# Task directions:
Each line below from the line with "grey pillow [425,119,610,295]" to the line with "picture [376,57,488,171] -> none" must be copied exactly, including those two, and no picture may appear in the copy.

# Available records:
[Start of Attachment]
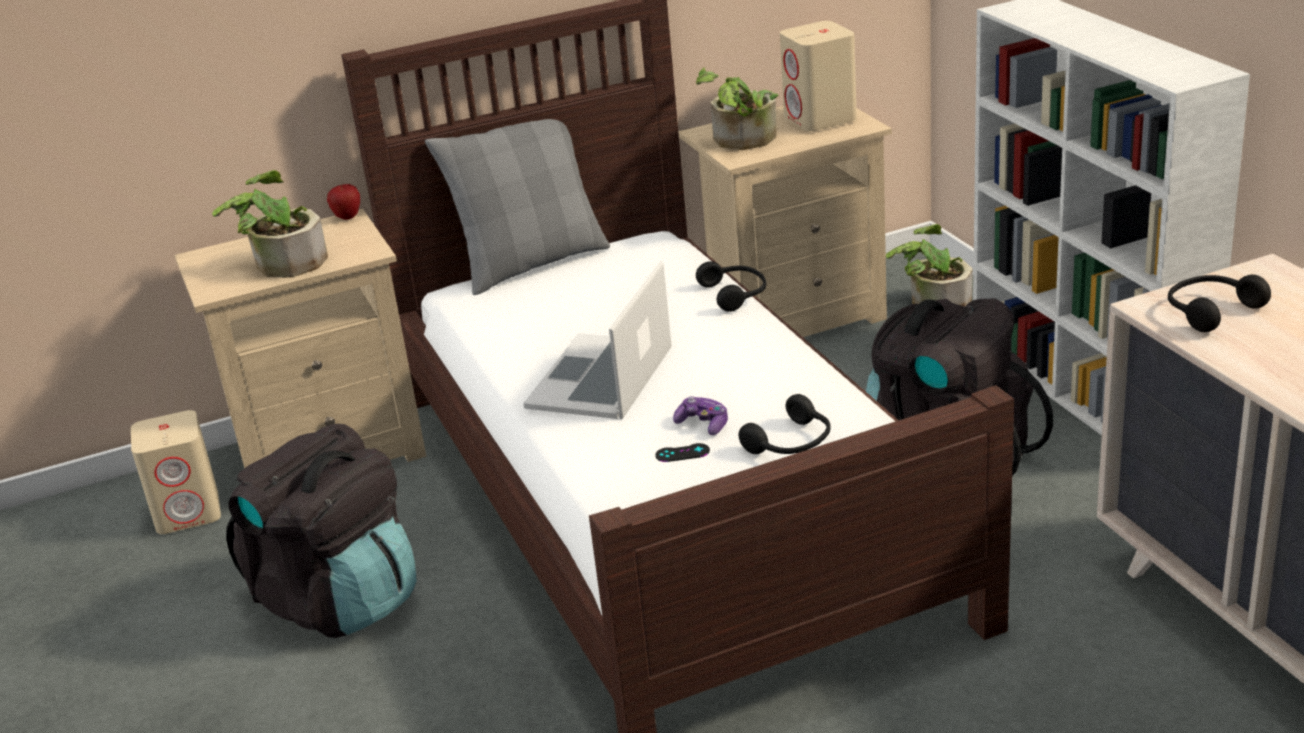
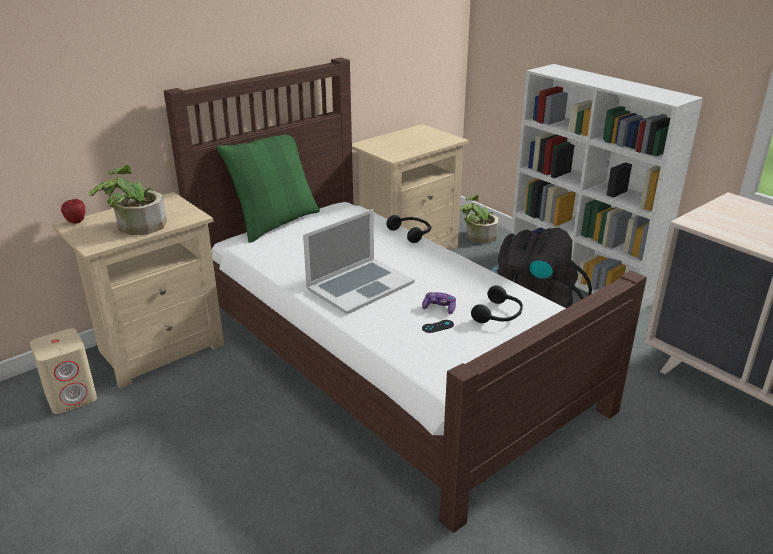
camera: 20 degrees left, 0 degrees up
black backpack [226,424,417,638] -> none
apple [327,184,360,220] -> apple moved to [61,199,85,224]
grey pillow [425,119,610,295] -> green pillow [217,135,320,243]
laptop [523,261,672,419] -> laptop turned 135 degrees counterclockwise [303,209,415,314]
potted plant [696,68,778,150] -> none
beige speaker [780,21,857,131] -> none
black headphones [1168,275,1271,332] -> none

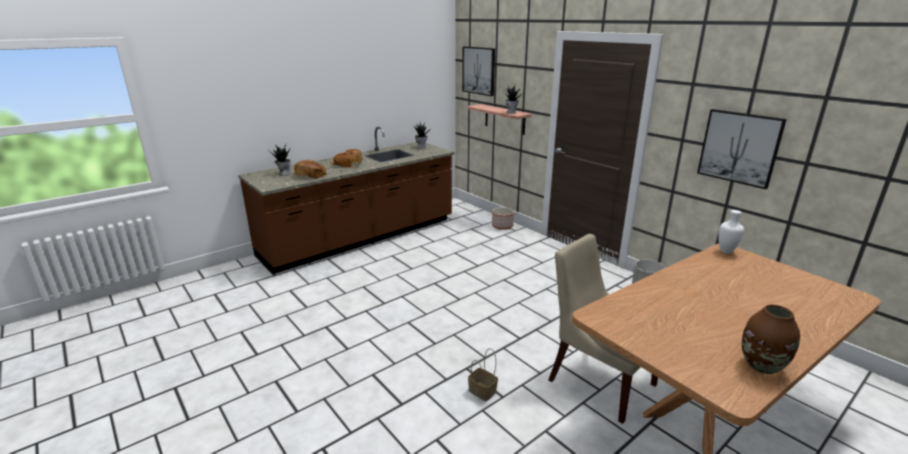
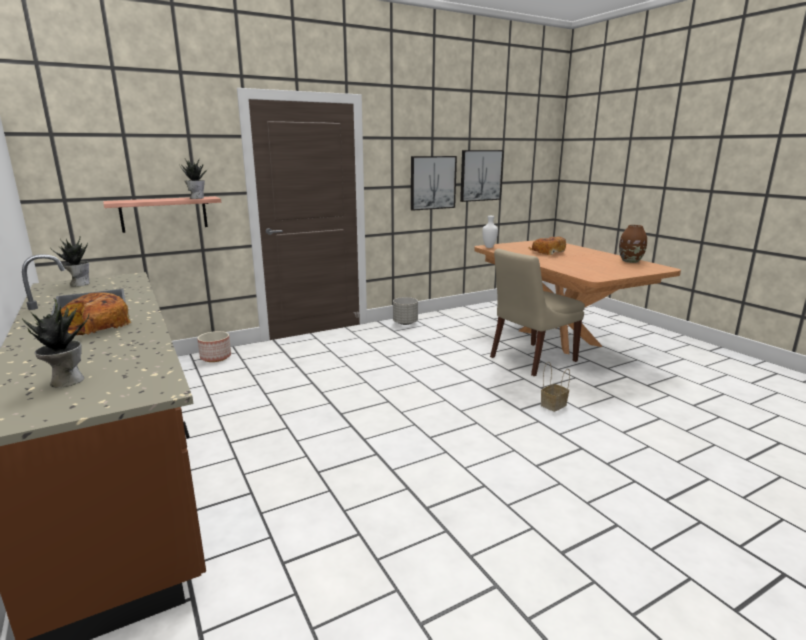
camera: 80 degrees left, 5 degrees down
bread [294,160,327,179] -> bread moved to [529,237,566,255]
picture [462,46,495,96] -> picture moved to [460,150,504,202]

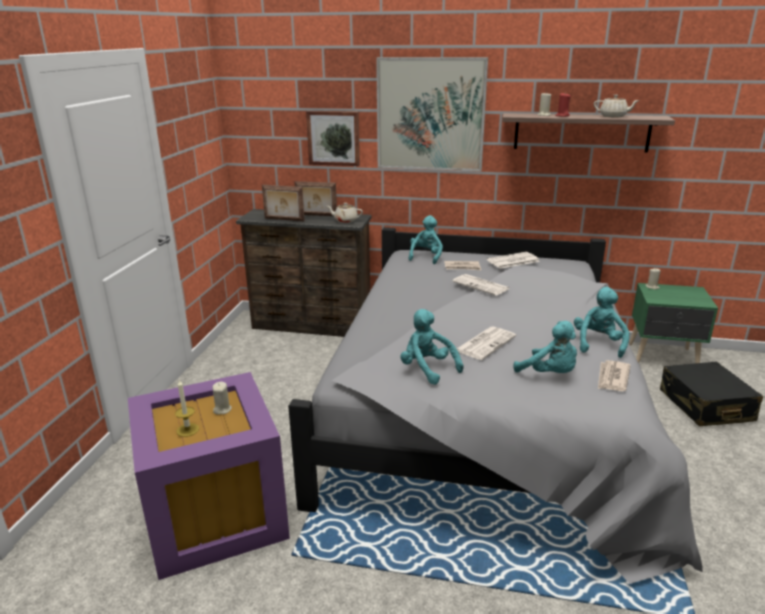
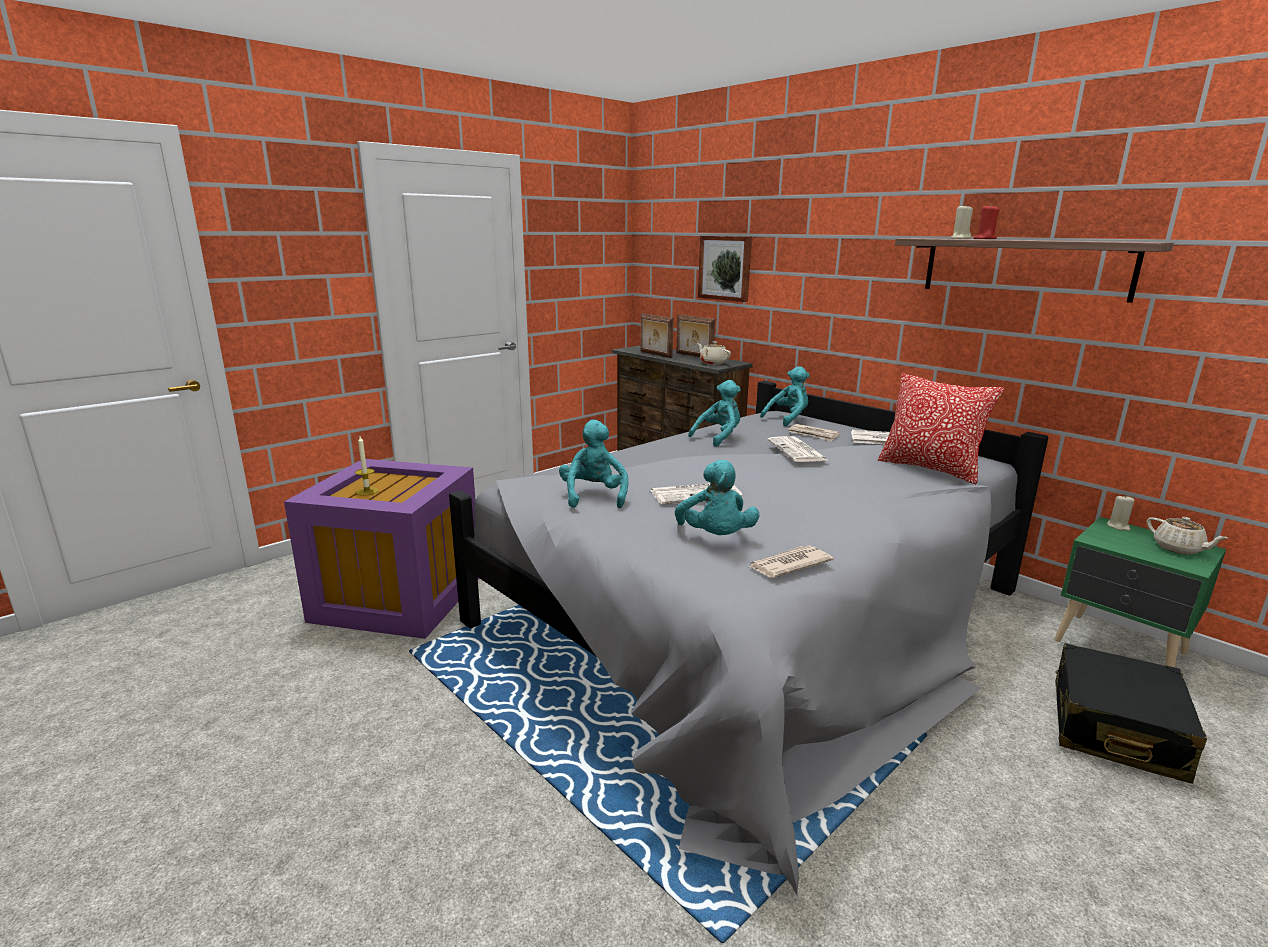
camera: 35 degrees right, 5 degrees down
beige candle [212,382,232,415] -> none
picture [376,57,488,171] -> none
turquoise plush toy [574,287,629,358] -> turquoise plush toy moved to [688,380,741,447]
beige teapot [594,95,640,118] -> beige teapot moved to [1147,517,1228,555]
none -> pillow [878,373,1004,484]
[End of Attachment]
# Solution to this task:
grey pillow [425,119,610,295] -> green pillow [217,135,320,243]
laptop [523,261,672,419] -> laptop turned 135 degrees counterclockwise [303,209,415,314]
potted plant [696,68,778,150] -> none
beige speaker [780,21,857,131] -> none
black headphones [1168,275,1271,332] -> none

camera: 80 degrees left, 5 degrees down
bread [294,160,327,179] -> bread moved to [529,237,566,255]
picture [462,46,495,96] -> picture moved to [460,150,504,202]

camera: 35 degrees right, 5 degrees down
beige candle [212,382,232,415] -> none
picture [376,57,488,171] -> none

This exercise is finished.